With two months of intense training under their belts, the gunners and horsemen of Battery I of the 1st New York Light Artillery took to the parade grounds of their Buffalo, New York, camp for one last time. There they stood proudly in their dress uniforms, buttons and buckles flashing in the sun. Freshly painted tampions graced the muzzles of their cannon. It was October 16, 1861, and the time had come for these German immigrants to march off to war and prove their mettle.

For the most part, this unit commanded by Captain Michael Wiedrich of Lancaster served admirably. Wiedrich’s Battery, as the unit was known, began its wartime service among the defenders of Washington, D.C., and remained at the capital until March 1862. Next it joined Major General John C. Frémont’s army in chasing Major General Thomas J. “Stonewall” Jackson’s army in April and May and fighting against Jackson in the Battle of Cross Keys in June. Future years would find the unit at Gettysburg and marching through Georgia with Major General William T. Sherman’s army.
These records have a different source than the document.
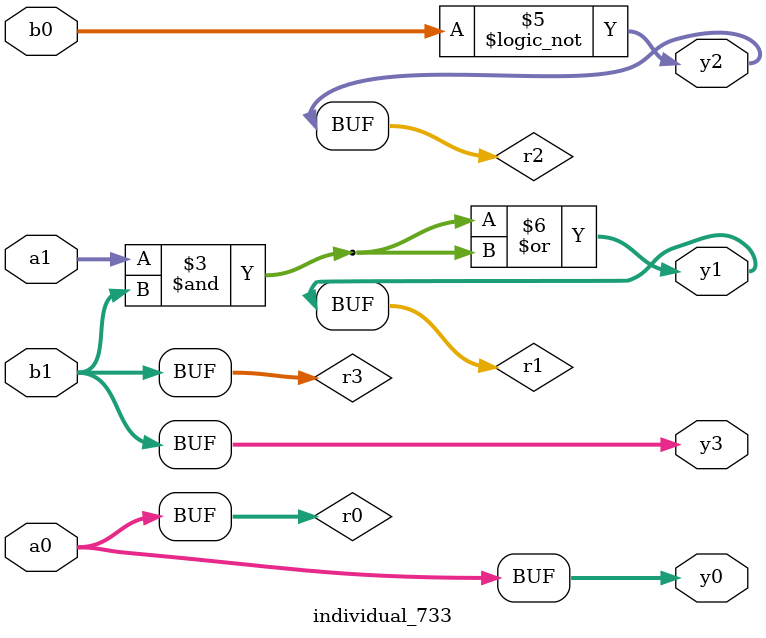
<source format=sv>
module individual_733(input logic [15:0] a1, input logic [15:0] a0, input logic [15:0] b1, input logic [15:0] b0, output logic [15:0] y3, output logic [15:0] y2, output logic [15:0] y1, output logic [15:0] y0);
logic [15:0] r0, r1, r2, r3; 
 always@(*) begin 
	 r0 = a0; r1 = a1; r2 = b0; r3 = b1; 
 	 r2 = ! r1 ;
 	 r1  &=  r3 ;
 	 r2 = ! b0 ;
 	 r2 = ! b0 ;
 	 r1  |=  r1 ;
 	 y3 = r3; y2 = r2; y1 = r1; y0 = r0; 
end
endmodule
</source>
But July 1862 found Battery I encamped at the town of Sperryville, Virginia, where two of the artillerymen got seriously sidetracked from the business of fighting a war. On the night of July 16, Private Louis Sorg, Private Louis P. Troest, and Jerry Spades, a black servant of Wiedrich’s, wandered out of camp and ended up a few miles away at the home of a widow whose name was recorded only as “Mrs. Swindler.” Perhaps believing they could behave as they pleased in enemy territory without fear of punishment, the men tore apart Swindler’s house and outbuildings, taking valuables and destroying property. The ugly situation took a turn for the worse when Polly Walker, a slave owned by Swindler, was raped.

Union authorities responded to the incident quickly, arresting the three men and convening a court-martial within the week, on July 22. The court, presided over by Colonel James Cantwell of the 82d Ohio, was to consider the charges of absence without leave and “committing numerous depredations upon the private property of a Mrs. Swindler,” property that included a slave woman. Troest was also charged with rape, and Spades, with assisting in a rape. The first defendant to be tried was Troest, who pled guilty to charges of A.W.O.L. and theft, but denied the accusation of rape. But then came the witnesses.

Swindler herself was the first to testify. “He rode up into my yard about the 16th of July and called for cherries, and then for bread, and next for milk,” she testified. “I set some milk, bread and honey for them to eat, and they had taken seats at the table.”

Up to that point, Swindler said, she had been concerned, but not frightened. “Then they got up and went through the house breaking locks and plundering whatever suited them,” she continued. “They pretended they were looking for a pistol and a gun. Then they turned my things upside down. They asked me a great many questions, and said there would be many men there presently to set my house on fire. I started to leave, but they ordered me back, so I set in the door. They said if I left, they would kill me.”

The court asked her if the men stole anything. “They robbed my house, my henhouse, my springhouse and my garden,” she responded. “They went upstairs and through all my rooms and took coverlets, blankets and oilcoat clothing, socks, dried cherries and other articles. They put a silk dress and a coverlet on the floor, poured preserves on them, and then trampled on them until they were spoiled. There was only me there, no man, and a Negro boy, and a Negro woman.

“They took all my sugar, coffee and preserves, then abused me for not having more. They killed some fowls, which they did not carry away. All the time they called me a ‘god dammed secessionist.’ I went to this man here [indicating Troest] and requested him to leave my pitcher. He drew his sabre on me and ordered me to go into the house.”